Désireux de retrouver le goût de «l’herbe» qui avait marqué son palais lorsqu’il était jeune, le chef s’est ainsi familiarisé avec ce nouvel ingrédient : un liquide sirupeux enrichi en CBD, créé spécialement pour lui. «Dès l’instant où j’ai trempé le bout de mon doigt dans ce produit, j’ai compris toute la puissance et l’intérêt qu’offrait le CBD, raconte Philippe Conticini. Presque aussi instantanément me sont venues les associations de goûts : d’abord les agrumes, puis le poivre du Timut, enfin le chocolat blanc.» Ainsi naît Cirrus, un gâteau en forme de nuage aux notes acidulées, et le succès qui l’accompagne dans la foulée. Mais avant de parvenir à ce dessert alléchant, il fallut moult essais pour réussir à dompter l’amertume herbacée du CBD. «Chaque gâteau contient 0,21 g de CBD, indique le chef pâtissier. On a essayé un peu au-dessus mais le goût en bouche était trop fort, on a essayé un peu en dessous, il ne l’était pas assez.» «On aurait pu intégrer une plus forte dose pour bénéficier d’effets plus intenses mais l’amertume aurait totalement pris le dessus sur le reste du gâteau, confirme Aurélien Bernard. Or c’est avant tout la dégustation qui prime lorsqu’elle est mise à la disposition d’une clientèle.»

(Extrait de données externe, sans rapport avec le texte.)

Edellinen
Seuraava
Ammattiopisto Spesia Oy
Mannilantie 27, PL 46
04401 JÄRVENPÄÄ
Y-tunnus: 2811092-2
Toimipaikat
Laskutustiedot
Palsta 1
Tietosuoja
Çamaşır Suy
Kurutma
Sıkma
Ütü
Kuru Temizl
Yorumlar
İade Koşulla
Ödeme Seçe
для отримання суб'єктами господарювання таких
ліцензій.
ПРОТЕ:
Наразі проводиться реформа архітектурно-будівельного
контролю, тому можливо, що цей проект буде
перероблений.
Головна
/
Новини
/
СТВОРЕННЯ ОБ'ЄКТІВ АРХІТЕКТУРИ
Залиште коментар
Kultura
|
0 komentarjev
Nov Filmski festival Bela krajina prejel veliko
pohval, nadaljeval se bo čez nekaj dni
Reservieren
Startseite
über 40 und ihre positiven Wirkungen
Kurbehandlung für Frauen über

Le gâteau Cirrus de Philippe Conticini contient un sabayon mousseux réalisé à base de citron vert et de jus de yuzu, et un insert crémeux confectionné à base de pamplemousse, d’orange sanguine, de citron jaune et de CBD.

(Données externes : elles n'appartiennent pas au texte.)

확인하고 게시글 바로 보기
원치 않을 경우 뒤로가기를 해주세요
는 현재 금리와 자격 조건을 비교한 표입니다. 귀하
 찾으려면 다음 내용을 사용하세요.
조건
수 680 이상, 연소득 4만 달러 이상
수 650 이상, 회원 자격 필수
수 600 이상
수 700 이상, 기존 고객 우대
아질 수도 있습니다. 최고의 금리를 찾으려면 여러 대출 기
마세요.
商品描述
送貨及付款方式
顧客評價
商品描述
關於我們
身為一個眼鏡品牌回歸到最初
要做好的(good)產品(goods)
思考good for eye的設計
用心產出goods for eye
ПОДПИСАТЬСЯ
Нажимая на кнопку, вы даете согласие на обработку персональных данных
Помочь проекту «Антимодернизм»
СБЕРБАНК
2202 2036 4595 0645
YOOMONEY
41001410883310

Depuis, le gâteau a déjà été décliné pour la Saint-Valentin, et le chef prépare actuellement une nouveauté dans laquelle il compte associer tablette de chocolat et CBD. «Plus j’apprends à connaître ce produit, plus je le comprends et mieux je le maîtrise», confie-t-il. Car ici, tout est à découvrir : les différentes manières de le manipuler, l’associer, le relever, le mettre en scène… Prochain challenge pour l’orfèvre de la pâtisserie ? Les graines de chanvre. «J’aimerais savoir connaître précisément leur texture, assure-t-il. Savoir si ça craque, si ça croque pour voir comment les intégrer dans ma prochaine pâtisserie. Dans un dessert à la passion, par exemple, les graines apportent une véritable mise en scène dans l’évolution de la dégustation, pour finalement gagner en importance à la fin.» Feu vert pour cette belle audace qui émoustillera le palais des gourmets les plus curieux, à défaut de les faire planer.

(1) Le Cannabis médical, une nouvelle chance de Pascal Douek, éditions Solar, 272 pages, 19,40 €.